Потом весь зал поднялся на ноги, аплодисменты стали походить на шум проливного дождя, и люди принялись выкрикивать: «Браво! Браво!» Стю поднял руки, но публику уже ничто не могло остановить; крики зазвучали с удвоенной силой. Ларри скосил глаза на Люси и увидел, что она яростно хлопает в ладоши, не отрывая взгляда от Стю, скривив рот в дрожащей, но восторженной улыбке. Она плакала. С другого бока Лео тоже аплодировал, с такой энергией снова и снова сдвигая ладоши, что Ларри показалось, они отвалятся, если это продлится чуть дольше. От бурной радости словарный запас Лео, с таким трудом возвратившийся к нему, улетучился, так порой люди забывают на время английский, если он для них не родной. Парнишка лишь громко и восторженно улюлюкал.
Брэд с Ральфом подключили к генератору и громкоговоритель. Стю дунул в микрофон и произнес:
— Леди и джентльмены…
Однако аплодисменты не стихали.
— Леди и джентльмены, если вы усядетесь на свои места…
Но они не хотели усаживаться на свои места. Аплодисменты не смолкали, и Ларри, ощутив боль в руках, посмотрел вниз и увидел, что хлопает в ладоши так же яростно, как и все остальные.
— Леди и джентльмены…
Эхо от аплодисментов гремело громовыми раскатами. Наверху семейство ласточек, поселившихся в этом приятном и тихом местечке после нашествия чумы, теперь, неистово хлопая крыльями, носилось в воздухе, обезумев от желания убраться куда-нибудь подальше от людей.
«Мы аплодируем сами себе, — подумал Ларри. — Мы аплодируем тому факту, что мы все живы и собрались здесь вместе. Не знаю, может быть, мы таким образом говорим: привет тебе, общество. Привет, Боулдер. Наконец-то. Как хорошо быть здесь, как здорово остаться в живых».
— Леди и джентльмены, пожалуйста, я буду крайне признателен вам, если вы сядете на свои места.
Аплодисменты начали понемногу стихать. Теперь можно было услышать, как дамы — и некоторые мужчины тоже — шмыгают носами. Носы были прочищены. Разговоры перешли на шепот. По залу прокатился шорох рассаживающихся по местам людей.
— Я рад, что вы все здесь, — сказал Стю. — Я рад, что сам нахожусь здесь, с вами. — Микрофон зафонил, и Стю пробормотал: — Чертова штуковина. — Его слова ясно и отчетливо разнеслись по всему залу. Раздались негромкие смешки, и Стю покраснел. — Наверное, нам всем придется снова привыкать к этим штучкам, — сказал он, и это вызвало новую овацию.

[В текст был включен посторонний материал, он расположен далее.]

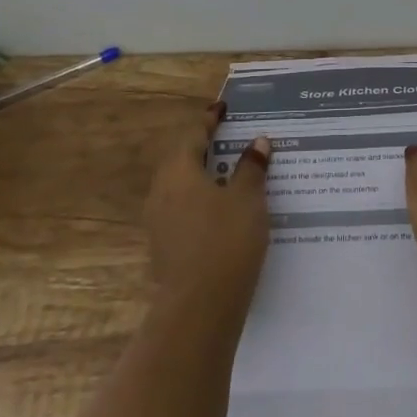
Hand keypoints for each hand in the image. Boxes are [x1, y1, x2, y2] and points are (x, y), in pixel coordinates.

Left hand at [145, 102, 272, 314]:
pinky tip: (223, 211)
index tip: (223, 108)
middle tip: (231, 140)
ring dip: (205, 177)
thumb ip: (251, 168)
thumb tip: (257, 142)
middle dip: (206, 149)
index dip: (210, 121)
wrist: (200, 307)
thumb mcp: (247, 198)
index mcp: (178, 172)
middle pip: (183, 160)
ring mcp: (159, 222)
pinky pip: (184, 211)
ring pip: (182, 188)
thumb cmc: (226, 240)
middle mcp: (162, 192)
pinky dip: (203, 202)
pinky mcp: (165, 247)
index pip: (193, 135)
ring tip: (232, 174)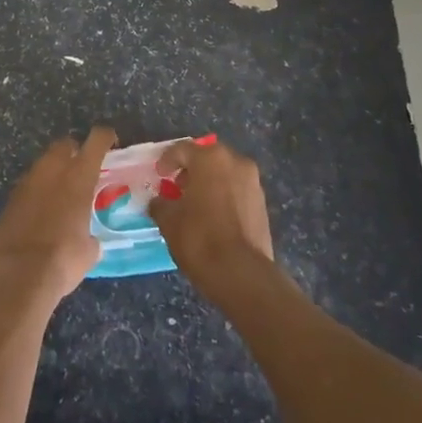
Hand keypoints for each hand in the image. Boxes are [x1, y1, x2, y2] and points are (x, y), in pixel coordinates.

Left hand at [0, 126, 115, 303]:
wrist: (17, 273)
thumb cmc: (63, 258)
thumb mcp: (89, 251)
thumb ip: (91, 236)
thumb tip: (89, 241)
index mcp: (79, 175)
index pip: (96, 141)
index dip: (105, 136)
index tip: (110, 141)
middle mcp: (53, 169)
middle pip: (65, 144)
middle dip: (74, 151)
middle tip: (82, 169)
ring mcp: (28, 181)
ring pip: (44, 162)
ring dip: (54, 170)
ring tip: (62, 192)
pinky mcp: (10, 197)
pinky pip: (29, 183)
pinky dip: (37, 190)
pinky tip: (42, 210)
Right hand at [147, 137, 275, 307]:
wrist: (242, 273)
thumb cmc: (200, 238)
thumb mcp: (169, 221)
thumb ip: (161, 204)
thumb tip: (159, 201)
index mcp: (210, 158)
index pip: (182, 149)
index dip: (166, 161)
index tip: (159, 175)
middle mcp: (235, 162)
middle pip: (207, 158)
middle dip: (191, 169)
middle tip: (177, 186)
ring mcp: (253, 182)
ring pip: (225, 173)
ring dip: (209, 182)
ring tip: (195, 204)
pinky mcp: (263, 203)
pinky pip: (237, 190)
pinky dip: (224, 195)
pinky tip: (213, 216)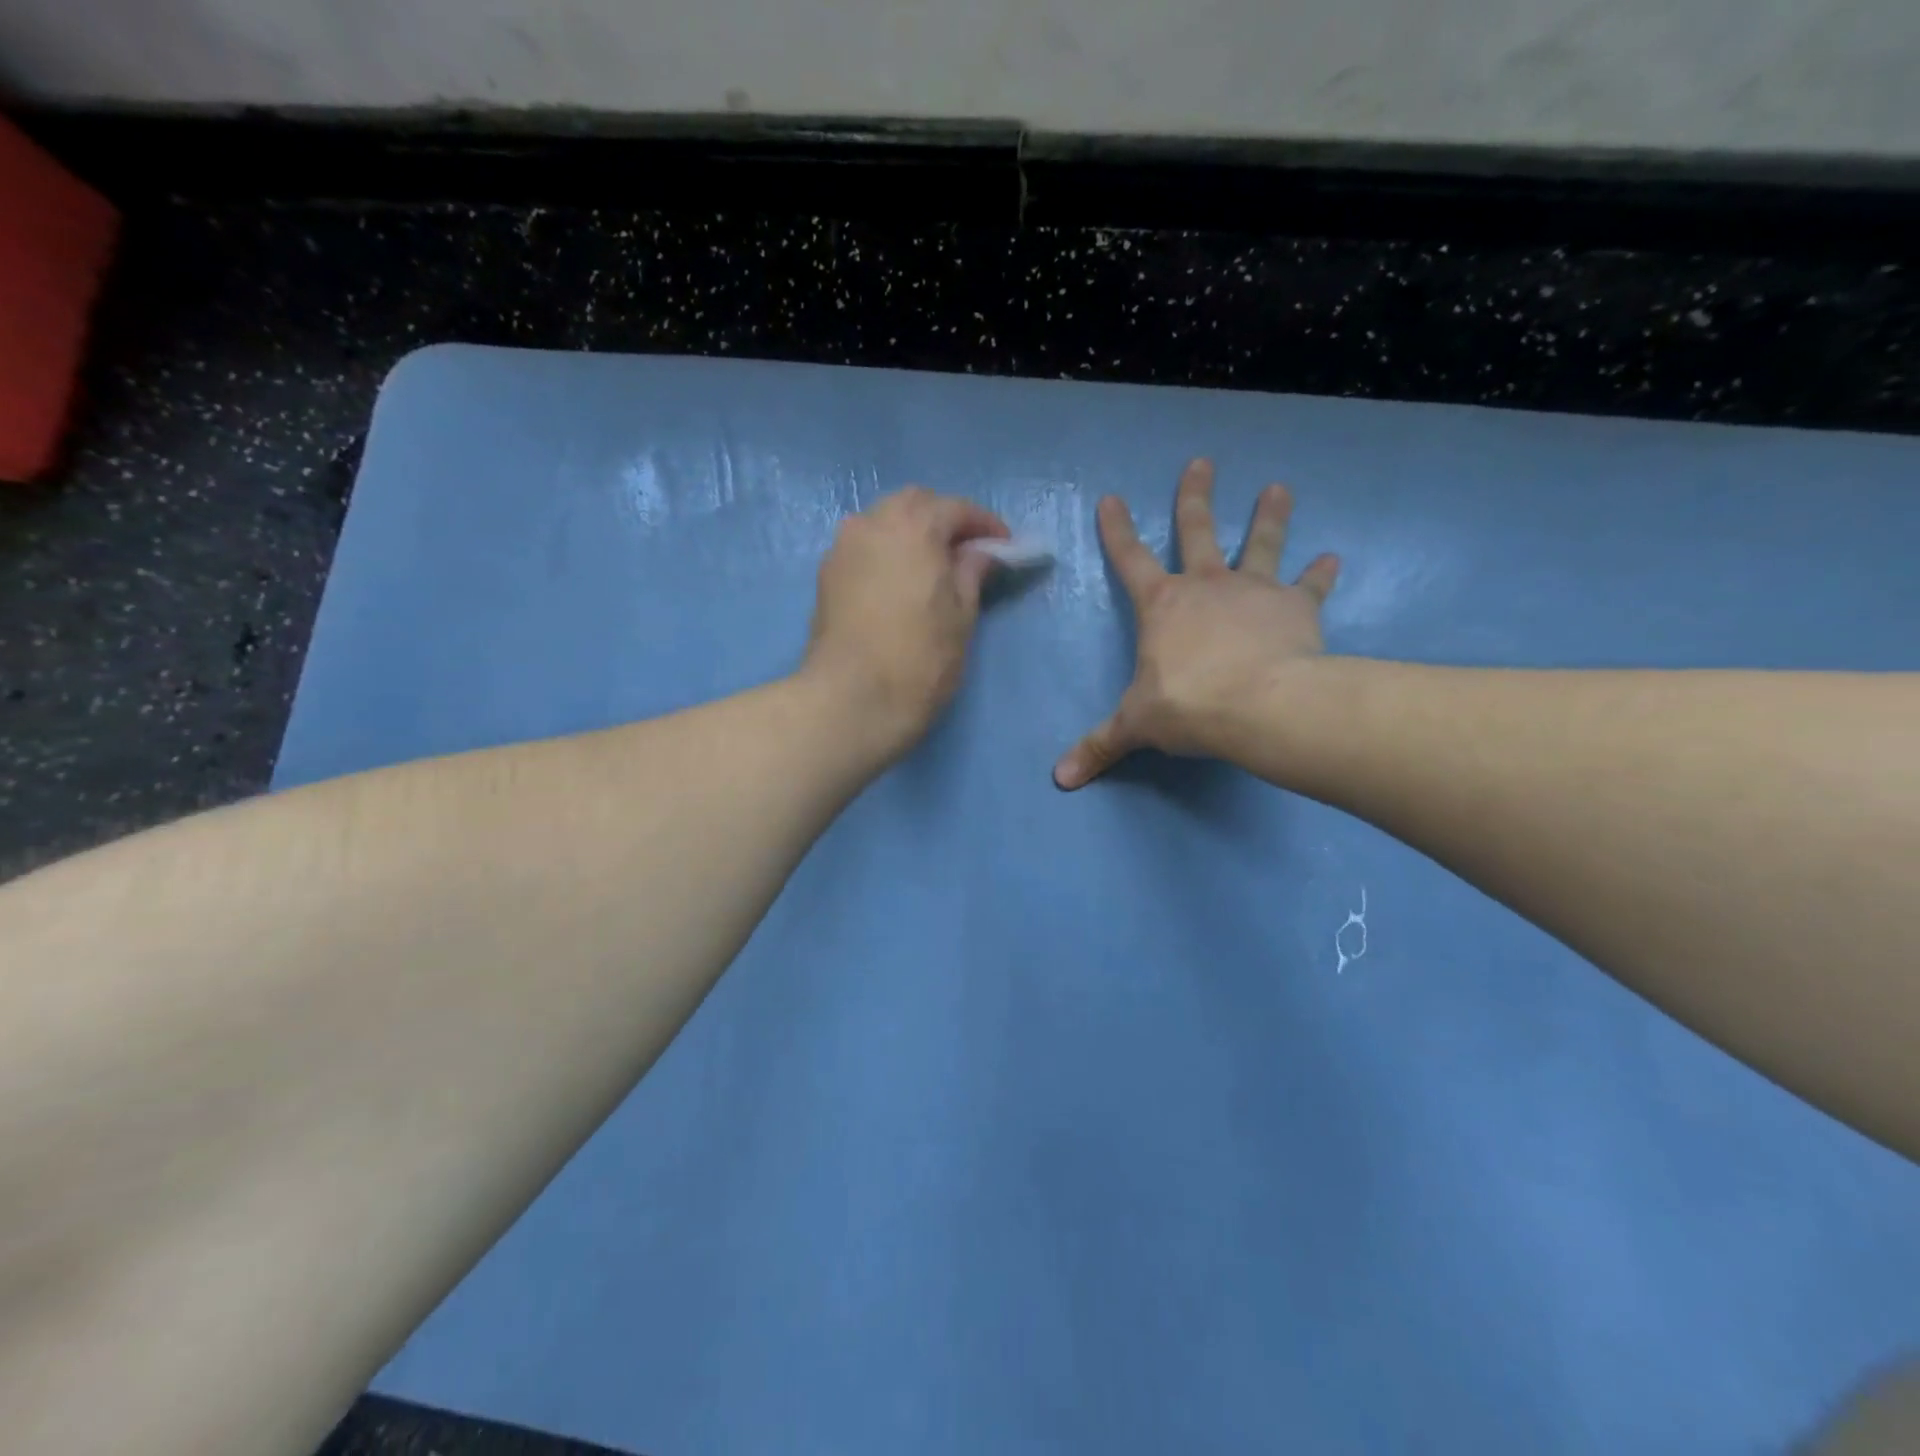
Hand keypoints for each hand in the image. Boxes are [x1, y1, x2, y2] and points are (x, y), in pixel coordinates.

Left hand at [804, 486, 1009, 759]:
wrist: (851, 699)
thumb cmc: (919, 658)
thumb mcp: (962, 616)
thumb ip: (973, 573)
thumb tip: (980, 553)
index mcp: (913, 525)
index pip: (955, 508)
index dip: (985, 525)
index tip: (1005, 546)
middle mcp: (871, 523)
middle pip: (914, 505)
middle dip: (944, 520)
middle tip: (968, 552)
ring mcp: (843, 547)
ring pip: (884, 522)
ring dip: (912, 533)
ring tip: (934, 566)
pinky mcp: (826, 575)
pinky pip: (865, 546)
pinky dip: (887, 551)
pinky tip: (901, 580)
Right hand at [1053, 459, 1339, 788]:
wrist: (1260, 705)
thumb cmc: (1188, 707)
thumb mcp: (1136, 726)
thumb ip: (1100, 746)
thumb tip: (1060, 780)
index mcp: (1162, 605)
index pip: (1130, 558)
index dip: (1117, 529)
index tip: (1111, 498)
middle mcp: (1206, 585)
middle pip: (1197, 531)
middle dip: (1195, 497)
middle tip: (1202, 462)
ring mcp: (1254, 590)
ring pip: (1261, 543)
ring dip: (1269, 516)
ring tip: (1278, 488)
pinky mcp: (1296, 607)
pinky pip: (1309, 586)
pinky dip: (1320, 574)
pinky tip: (1332, 559)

Когда аплодисменты стихли, Стю продолжал:
— Для тех из вас, кто незнаком со мной, я — Стюарт Редман, уроженец Арнетта, штат Техас, хотя это, как сам и понимаете, не близко от моего нынешнего местопребывания. — Он прочистил горло, микрофон чуть зафонил снова, и Стю опасливо отодвинулся от него. — Еще я порядком волнуюсь, стоя здесь, так что вы уж потерпите…
— Мы потерпим, Стю! — восторженно выпалил Гарри Данбартон и тут же был вознагражден признательным смехом. «Как на религиозных пикниках, — подумал Ларри. — Скоро они станут распевать гимны. Ручаюсь, если бы здесь была Матушка Абагейл, мы бы уже распевали их».
— Последний раз на меня смотрело столько народу, когда наша маленькая средняя школа болела за свою футбольную команду в серии решающих матчей, по тогда глазели не на меня одного, а еще на двадцать одного парня, не говоря уже о нескольких девчонках в модных в ту пору коротеньких юбочках.